* Task prompt *
Each line below either holds the string "image" or doesn't. Count those that do and give only the number.
===== Data for analysis =====
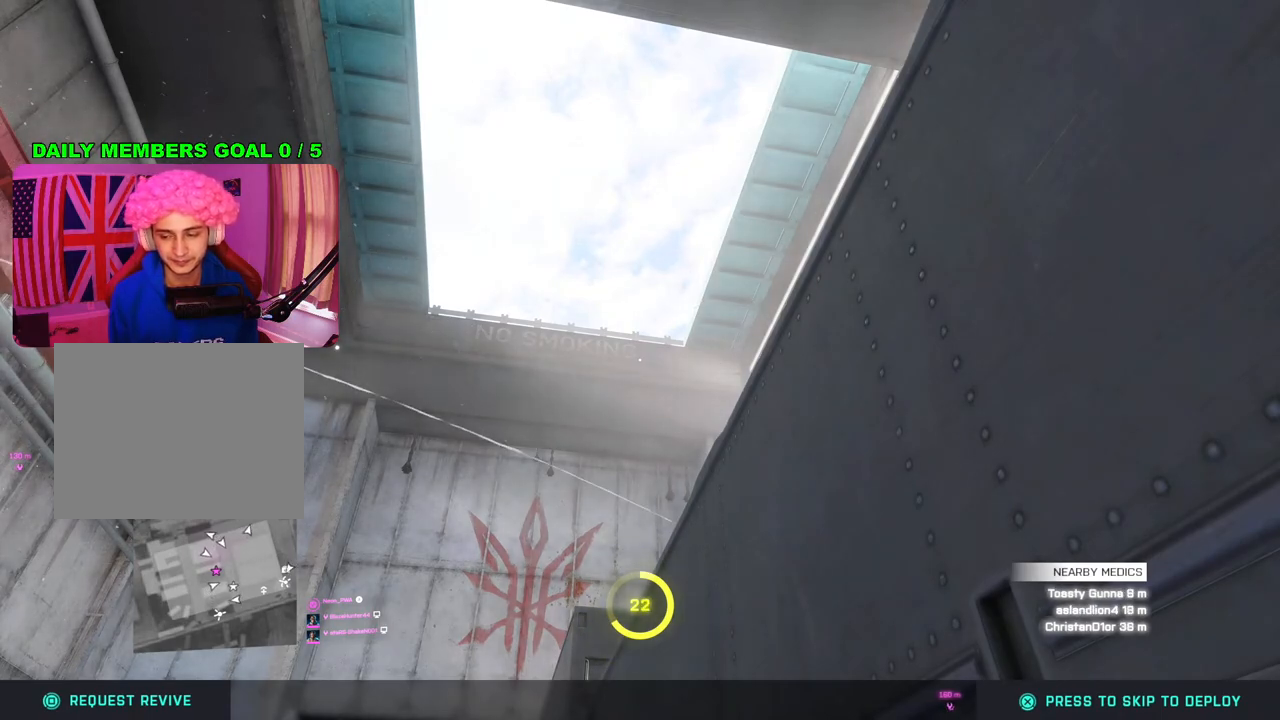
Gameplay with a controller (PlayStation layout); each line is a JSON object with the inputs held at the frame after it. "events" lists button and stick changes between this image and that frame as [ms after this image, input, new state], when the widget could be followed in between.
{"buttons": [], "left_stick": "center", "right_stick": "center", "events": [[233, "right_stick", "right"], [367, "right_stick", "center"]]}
=====
===== Data for analysis =====
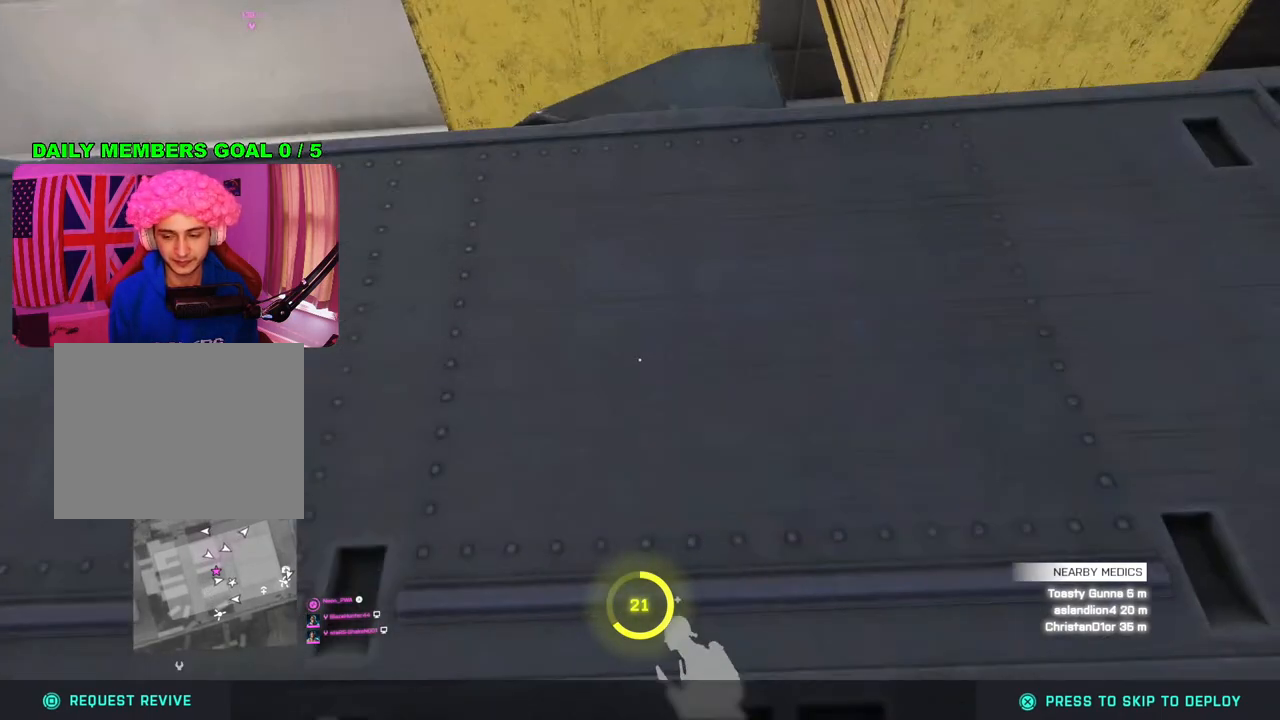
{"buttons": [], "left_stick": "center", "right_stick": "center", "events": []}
=====
===== Data for analysis =====
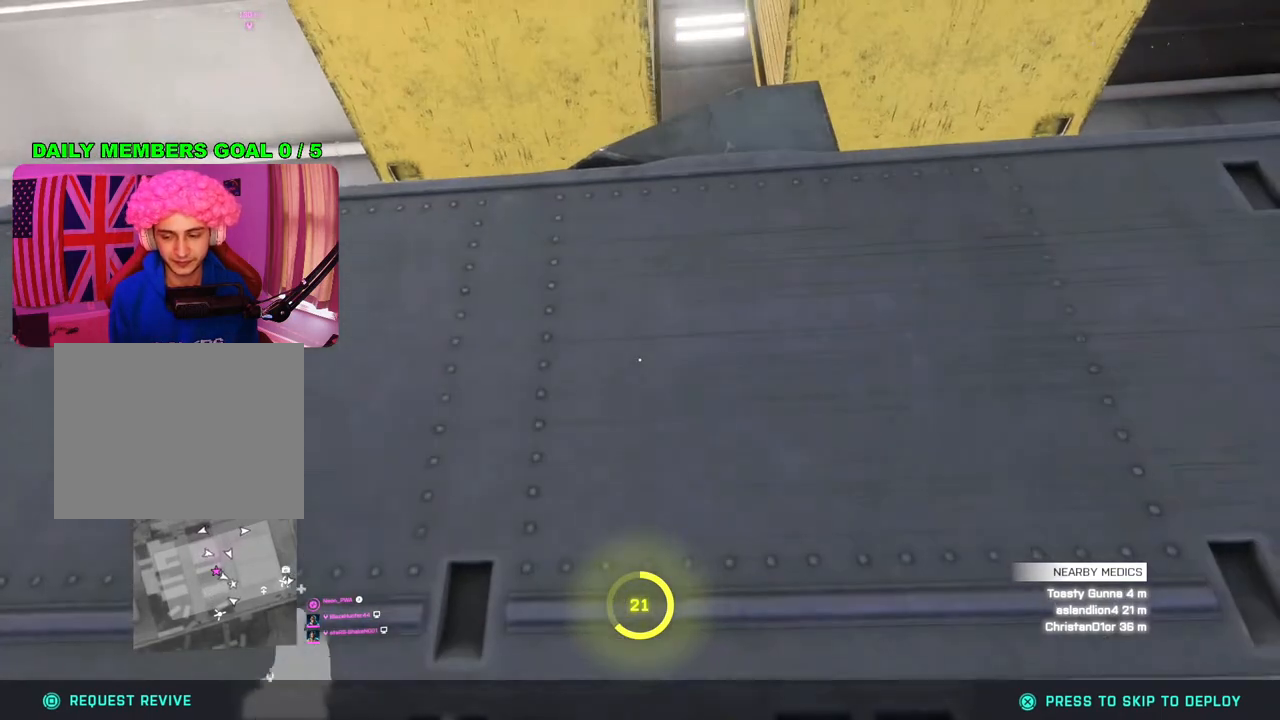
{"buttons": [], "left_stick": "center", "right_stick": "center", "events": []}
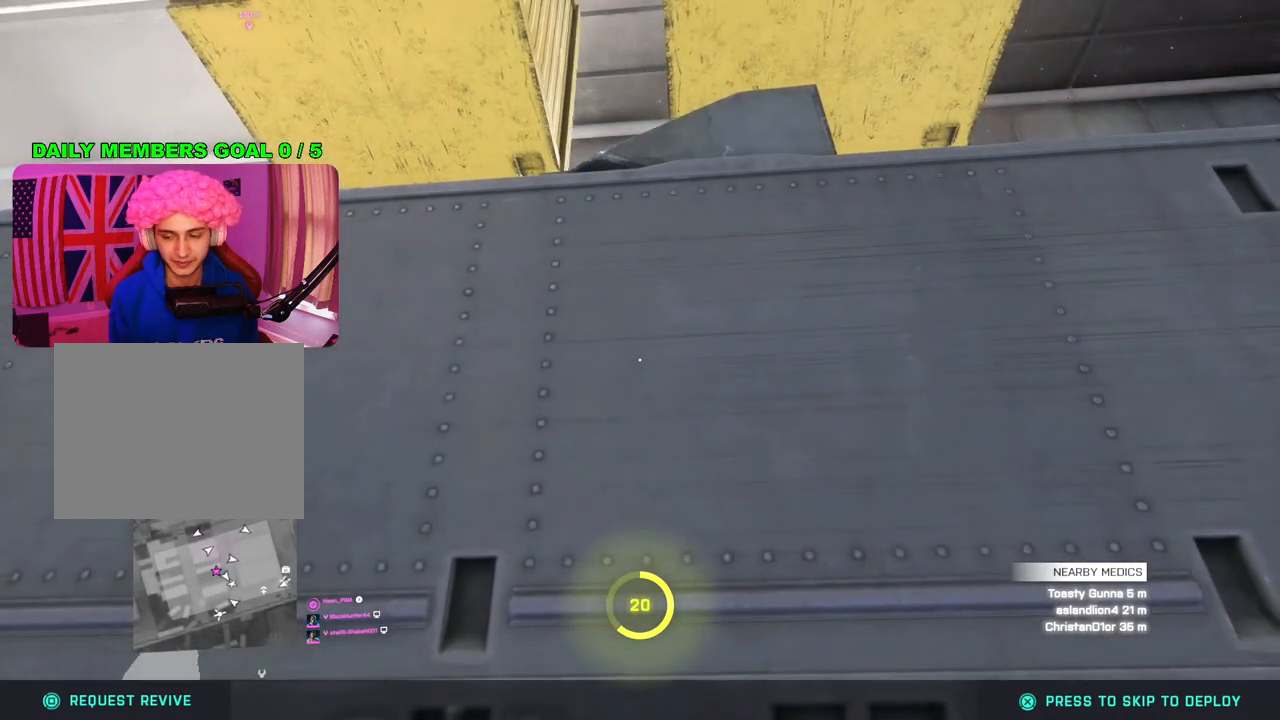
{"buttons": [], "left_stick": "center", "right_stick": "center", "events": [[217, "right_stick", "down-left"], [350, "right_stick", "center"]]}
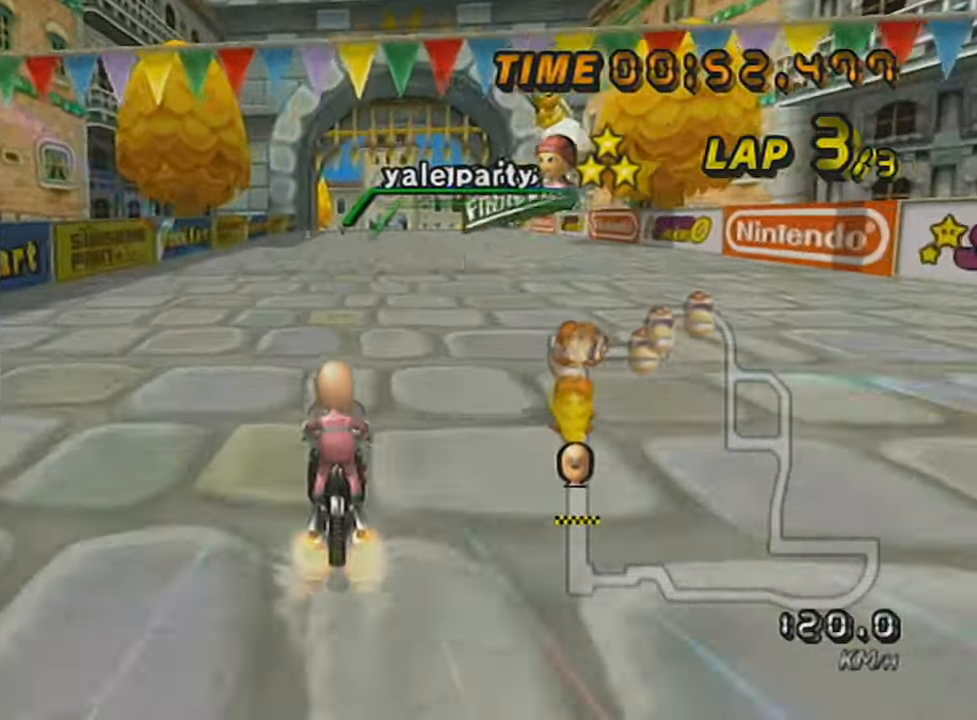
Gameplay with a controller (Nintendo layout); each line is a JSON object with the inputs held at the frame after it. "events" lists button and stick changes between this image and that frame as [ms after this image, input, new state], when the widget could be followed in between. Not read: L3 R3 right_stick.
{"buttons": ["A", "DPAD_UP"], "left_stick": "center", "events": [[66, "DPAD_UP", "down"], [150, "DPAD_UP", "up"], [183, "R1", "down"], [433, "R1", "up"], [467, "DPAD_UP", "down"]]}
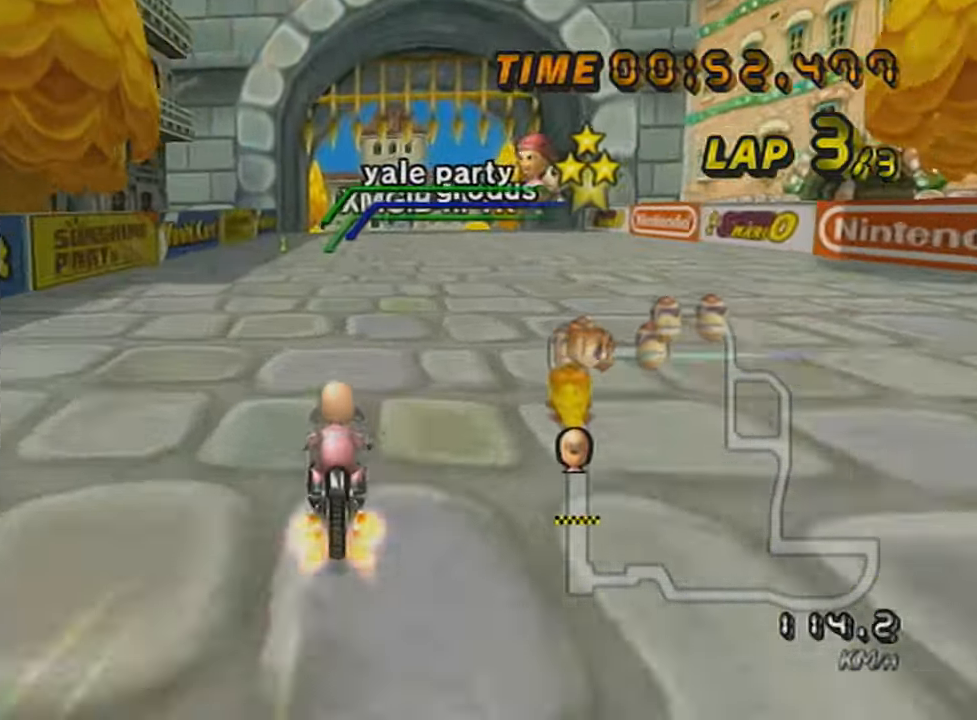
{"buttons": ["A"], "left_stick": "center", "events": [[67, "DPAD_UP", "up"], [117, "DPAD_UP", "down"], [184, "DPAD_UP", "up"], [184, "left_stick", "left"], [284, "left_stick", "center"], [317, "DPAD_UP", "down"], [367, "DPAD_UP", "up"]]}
=====
* Answer box *
2